== POTONGAN TEKS ==
"""

2.       Ojektifisme logis menganggap nilai adalah nilai merupakan hakiakat atau subsistensi logis yan g bebas dari keberadaaanya yang diketahui tanpa status eksistensial atau tindakan dalam realita.
3.       Objektifisme metafisik menganggap bahwa nilai atau norma adalah intergral, objektif da unsur’’ aktif dalam kenyataan metafisik, seperti yang dianut : Theisme, aksolutisme, realism.
           Salah satu cabang axsiologi yang banyak membahas masalh nilai baik atau buruk adalah bidang etika. Etika mengandung tiga pengertian:
1.       Kata etika bisa di pakai dalam arti nilai-nilai atau norma-norma moral yang menjadi pegangan seseorang atau suatu kelompok dalam mengatur tingkah lakunya.
2.       Etika berarti kumpulan asas atau nilai moral. Misalnya kode etik.
3.       Etika berarti ilmu tentang yang baik atau yang buruk. Etika baru menjadi ilmu bila kemungkinan-kemungkinan etis (asas-asas dan nilai-nilai tentang yang di anggap, baik atau buruk) yang begitu saja diterima dalam suatu masyarakat sering kali tanpa disadari menjadi bahan refleksi bagi suatu penlitian sistematis dan metodis. Etika dalam hal ini termasuk dalam filsafat moral.

"""

== LATIHAN 1 ==
Jawablah pertanyaan berikut berdasarkan teks tentang etika:
(a) Cabang aksiologi apa yang disebut banyak membahas masalah nilai baik atau buruk?
(b) Contoh apa yang diberikan untuk etika dalam arti kumpulan asas atau nilai moral?
(c) Termasuk dalam bidang apa etika ketika menjadi ilmu?
== LATIHAN 2 ==
Lanjutkan teks tentang nilai dan etika setelah kalimat terakhirnya.
Butir-butir data di bawah merupakan bahan tersendiri yang terpisah dari teks tentang etika.

== DATA TERSEDIA ==
"""

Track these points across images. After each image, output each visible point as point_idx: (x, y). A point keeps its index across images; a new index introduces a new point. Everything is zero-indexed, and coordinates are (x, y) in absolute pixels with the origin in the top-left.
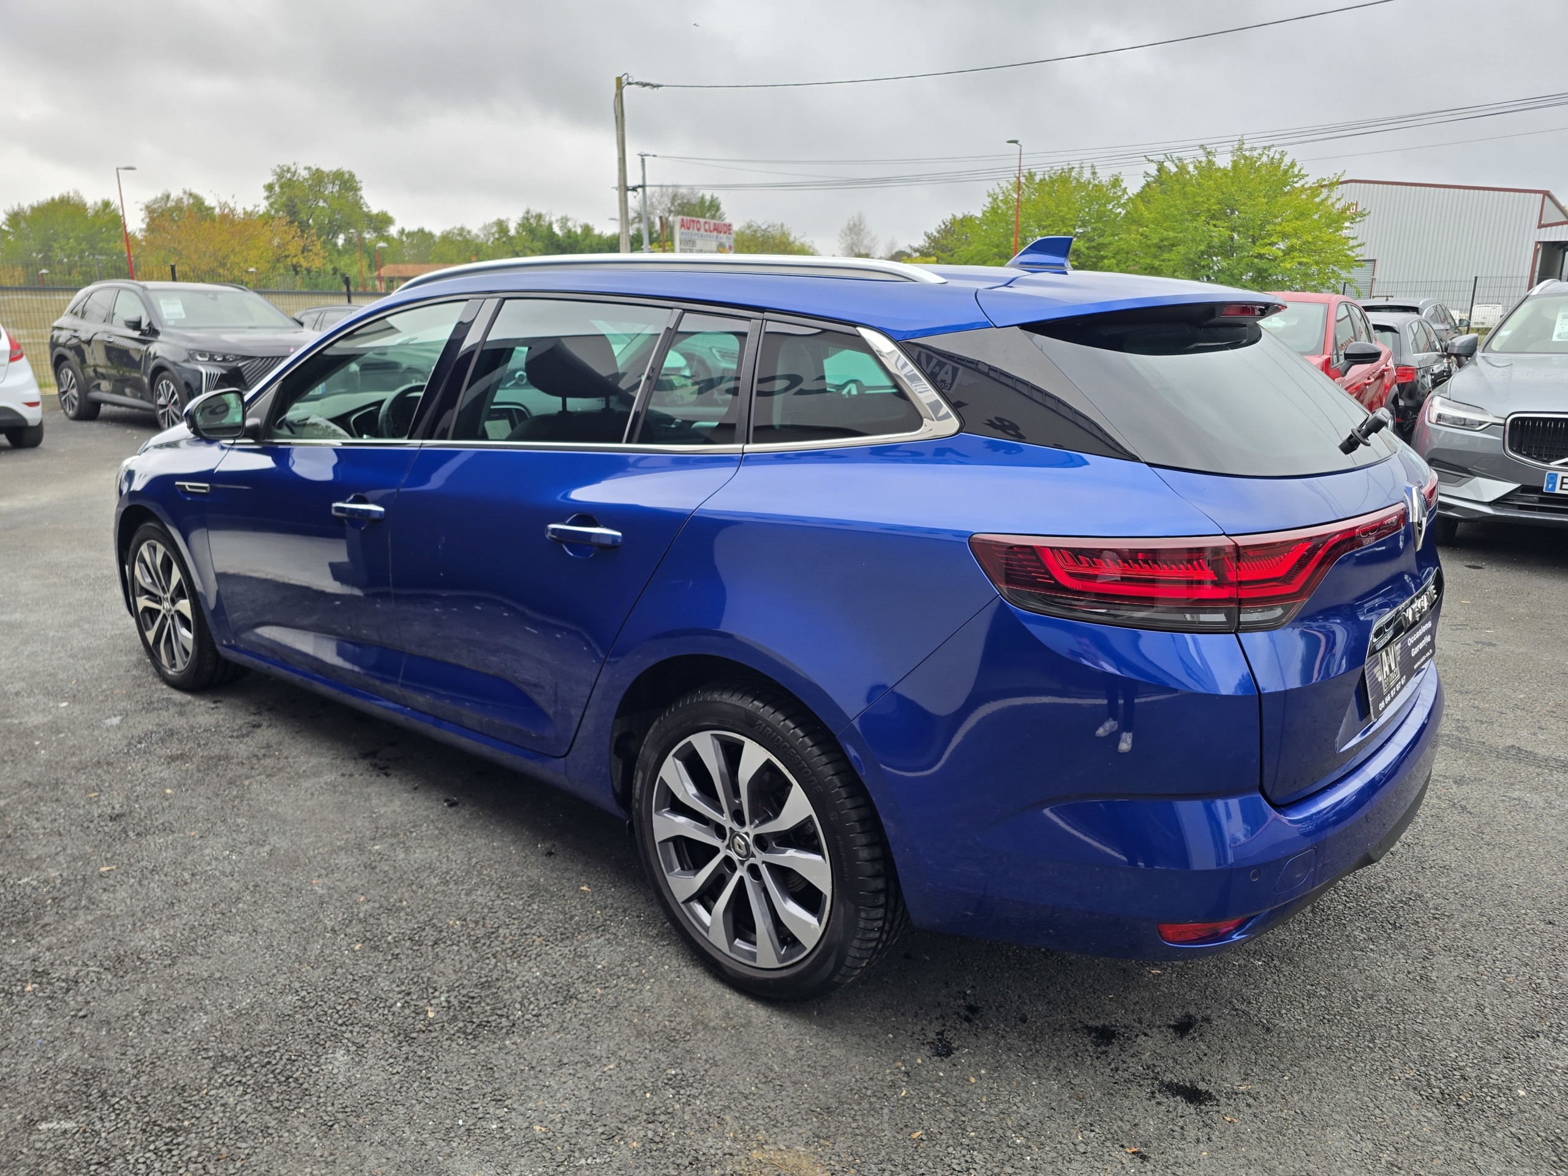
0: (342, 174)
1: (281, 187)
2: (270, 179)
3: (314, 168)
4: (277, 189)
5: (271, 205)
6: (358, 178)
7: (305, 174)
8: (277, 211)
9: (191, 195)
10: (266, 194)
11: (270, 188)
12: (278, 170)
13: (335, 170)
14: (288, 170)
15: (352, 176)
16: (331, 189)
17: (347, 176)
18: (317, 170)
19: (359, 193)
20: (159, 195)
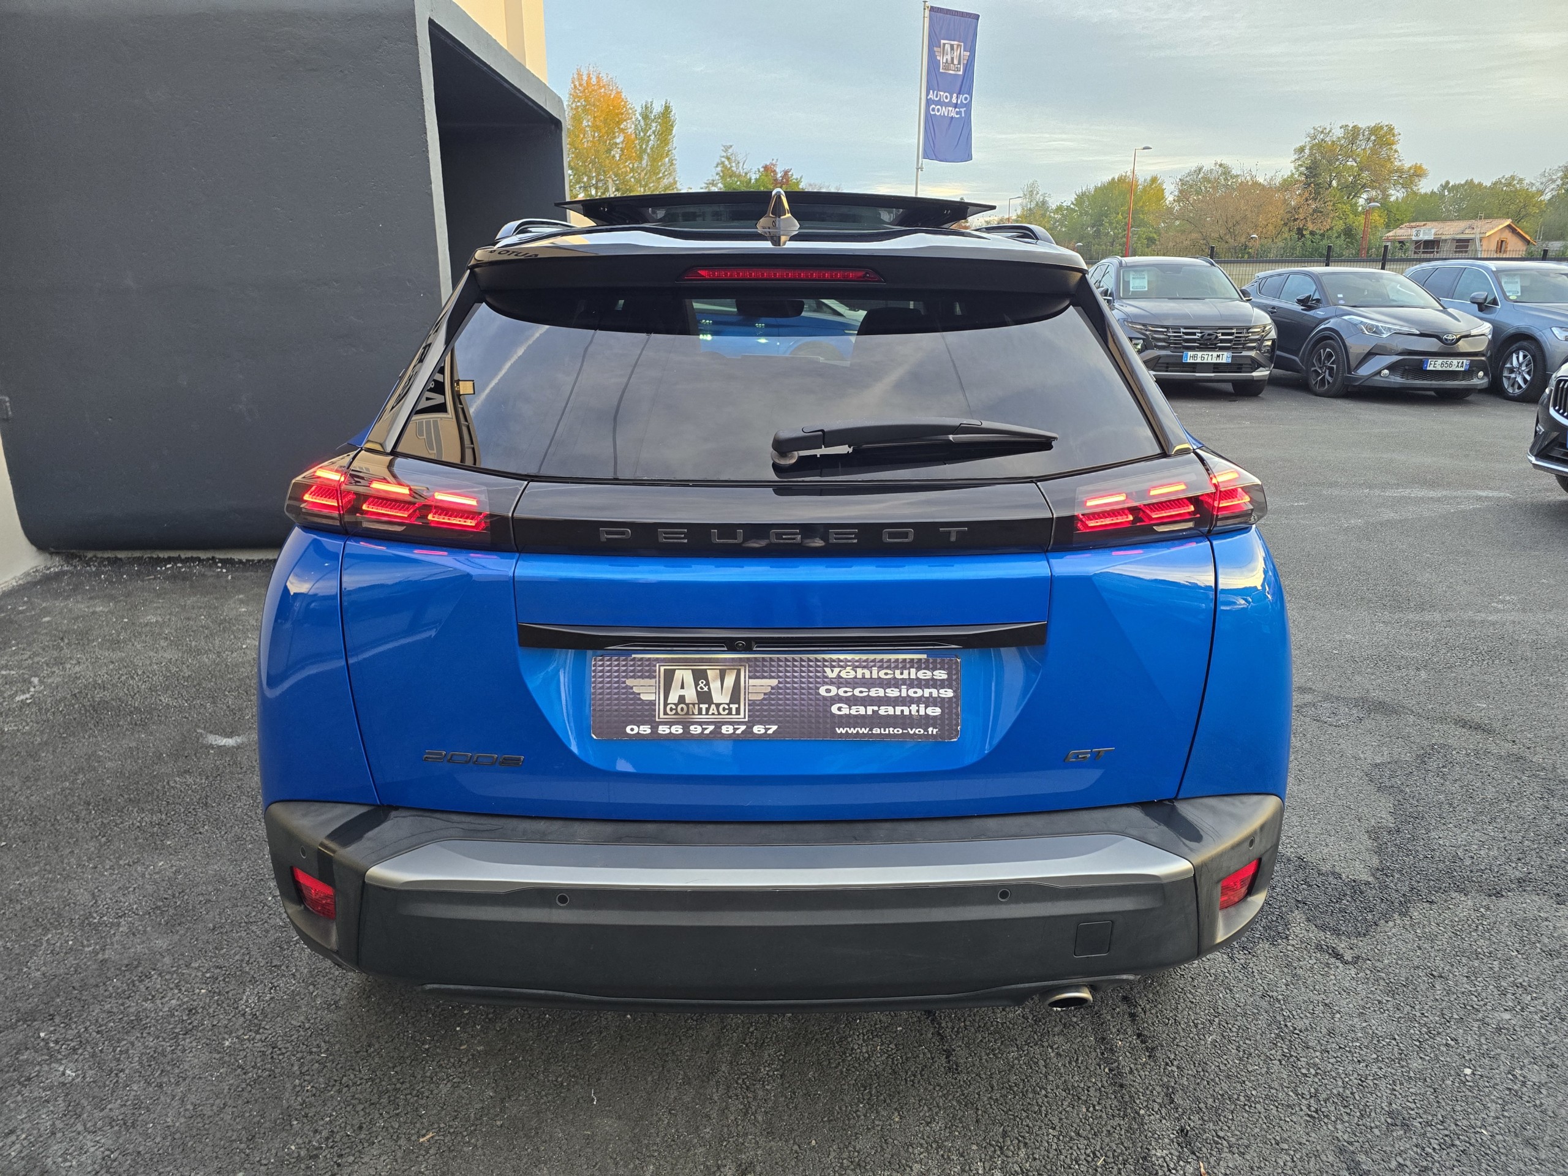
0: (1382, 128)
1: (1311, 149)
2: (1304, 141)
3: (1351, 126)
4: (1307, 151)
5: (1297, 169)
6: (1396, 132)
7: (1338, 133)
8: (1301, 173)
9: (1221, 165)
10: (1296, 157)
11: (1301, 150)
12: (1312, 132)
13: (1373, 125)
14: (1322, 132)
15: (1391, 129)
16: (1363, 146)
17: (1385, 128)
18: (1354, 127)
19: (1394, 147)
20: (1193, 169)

"""
"""

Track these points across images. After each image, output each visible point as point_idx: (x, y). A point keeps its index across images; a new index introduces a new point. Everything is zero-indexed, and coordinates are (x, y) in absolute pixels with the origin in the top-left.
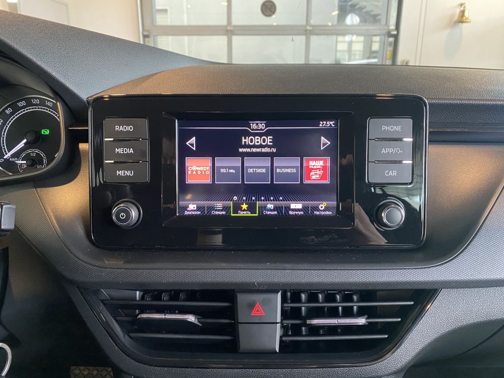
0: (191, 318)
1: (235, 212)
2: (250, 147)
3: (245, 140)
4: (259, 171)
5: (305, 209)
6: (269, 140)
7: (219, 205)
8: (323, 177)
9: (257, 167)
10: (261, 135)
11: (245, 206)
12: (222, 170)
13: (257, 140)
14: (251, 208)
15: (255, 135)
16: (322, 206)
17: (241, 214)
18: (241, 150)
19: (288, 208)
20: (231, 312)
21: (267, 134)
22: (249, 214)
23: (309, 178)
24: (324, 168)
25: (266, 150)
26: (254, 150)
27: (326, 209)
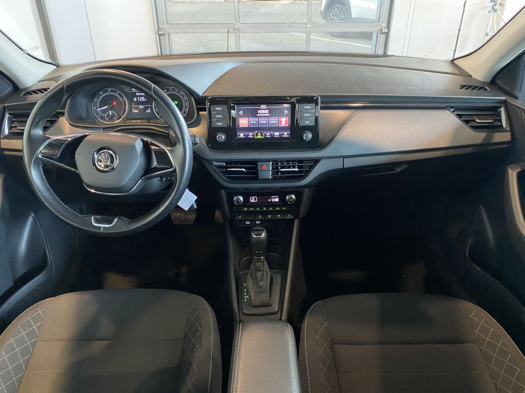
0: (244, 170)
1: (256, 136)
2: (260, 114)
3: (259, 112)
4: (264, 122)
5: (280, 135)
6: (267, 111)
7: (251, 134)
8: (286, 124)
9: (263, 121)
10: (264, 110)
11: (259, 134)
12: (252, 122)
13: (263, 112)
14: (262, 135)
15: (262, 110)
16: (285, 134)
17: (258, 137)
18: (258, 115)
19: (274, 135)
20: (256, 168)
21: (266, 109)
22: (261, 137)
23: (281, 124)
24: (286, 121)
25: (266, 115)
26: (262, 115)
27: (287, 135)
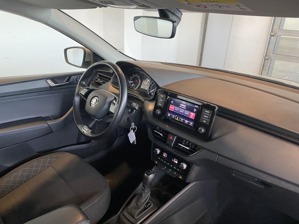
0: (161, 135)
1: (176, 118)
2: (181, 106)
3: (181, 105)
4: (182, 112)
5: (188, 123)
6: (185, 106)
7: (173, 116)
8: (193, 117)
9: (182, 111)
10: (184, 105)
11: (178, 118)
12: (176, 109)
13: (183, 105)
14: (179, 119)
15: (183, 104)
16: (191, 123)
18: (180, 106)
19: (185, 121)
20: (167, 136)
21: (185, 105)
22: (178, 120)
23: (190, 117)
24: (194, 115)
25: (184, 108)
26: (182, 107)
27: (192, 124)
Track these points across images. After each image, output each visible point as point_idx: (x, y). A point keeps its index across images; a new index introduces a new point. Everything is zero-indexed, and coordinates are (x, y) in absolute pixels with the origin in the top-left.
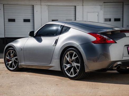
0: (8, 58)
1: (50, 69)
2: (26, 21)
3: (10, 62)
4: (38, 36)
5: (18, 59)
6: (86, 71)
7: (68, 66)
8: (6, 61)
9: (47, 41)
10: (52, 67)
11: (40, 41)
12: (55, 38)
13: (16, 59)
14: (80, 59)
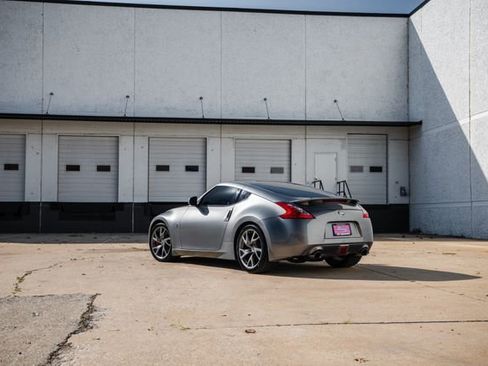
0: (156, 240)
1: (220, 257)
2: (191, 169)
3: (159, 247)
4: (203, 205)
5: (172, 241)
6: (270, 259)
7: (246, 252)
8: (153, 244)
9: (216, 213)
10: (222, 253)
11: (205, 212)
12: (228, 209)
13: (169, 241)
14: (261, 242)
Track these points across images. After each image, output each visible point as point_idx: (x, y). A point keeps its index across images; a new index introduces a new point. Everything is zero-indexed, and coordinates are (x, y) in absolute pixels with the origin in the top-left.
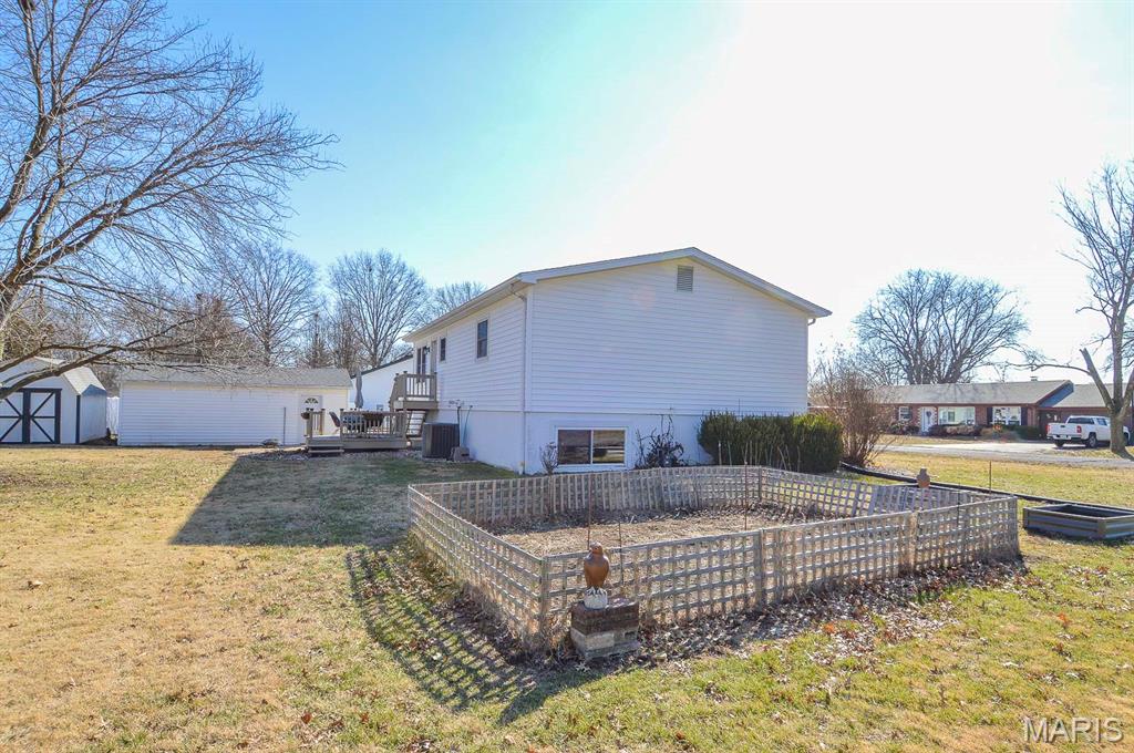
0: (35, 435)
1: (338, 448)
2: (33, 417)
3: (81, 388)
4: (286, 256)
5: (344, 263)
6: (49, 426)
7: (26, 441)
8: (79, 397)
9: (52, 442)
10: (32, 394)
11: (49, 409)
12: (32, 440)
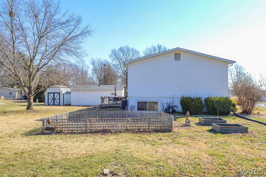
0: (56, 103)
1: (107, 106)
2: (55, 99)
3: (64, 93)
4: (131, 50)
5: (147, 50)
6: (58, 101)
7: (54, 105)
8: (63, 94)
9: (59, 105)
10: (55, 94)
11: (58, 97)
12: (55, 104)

"""

== JAWABAN TERTULIS 1 ==
(a) Bidang etika.
(b) Kode etik.
(c) Filsafat moral.

== JAWABAN TERTULIS 2 ==
           Etika secara eimologi, etika berasal dari kata yunani ethos=watak. Sedang moral berasal dari kata latin mos, bentuk tunggal, sdang bentuk jamak mores=kebiasaan. Istilah etika ata moral dalam bahasa Indonesia dapat di artikan kesusilaan. Objek material etika adalh tingkah laku atau perbuatan manusia. Perbuatan yang dilakukan secara sadar dan bebas. Objek formal etika adalah kebaikan atau keburukan atau bermoral dan tidak bermoral dari tingkah laku tersebut. Dengan demikian perbuatan yang dilakukan secara tidak sadar dan tidak bebas tidak dapat dikenai penilaian bermoral atau tidak bermoral.
           Etika sebagai ilmu yang menyelidiki tentang tingkah laku moral dapat di hampiri berdasarkan atas tiga macam pendekatan, yaitu: etika deskripsi, etika normative, dan meta etika.
           Etika deskristif adal cara menuliskan tingkah laku morak dalam arti luas seperti: adat kebiasaan, anggapan tentang baik dan buruk, tindakan yang di perbolehkan atau tidak. Etika deskriftif adalah mempelajari moralitas yang terdapat pada indifidu, kebudayaan atau sub-kultur tertentu. Oleh karena itu etika deskristif ini tidak memberikan penilaian apapun, ia hanya memaparkan. Etika deskriptis lebih bersifat netral. Misalnya: penggambaran tentang adat mengayau kepala pada suku primitive.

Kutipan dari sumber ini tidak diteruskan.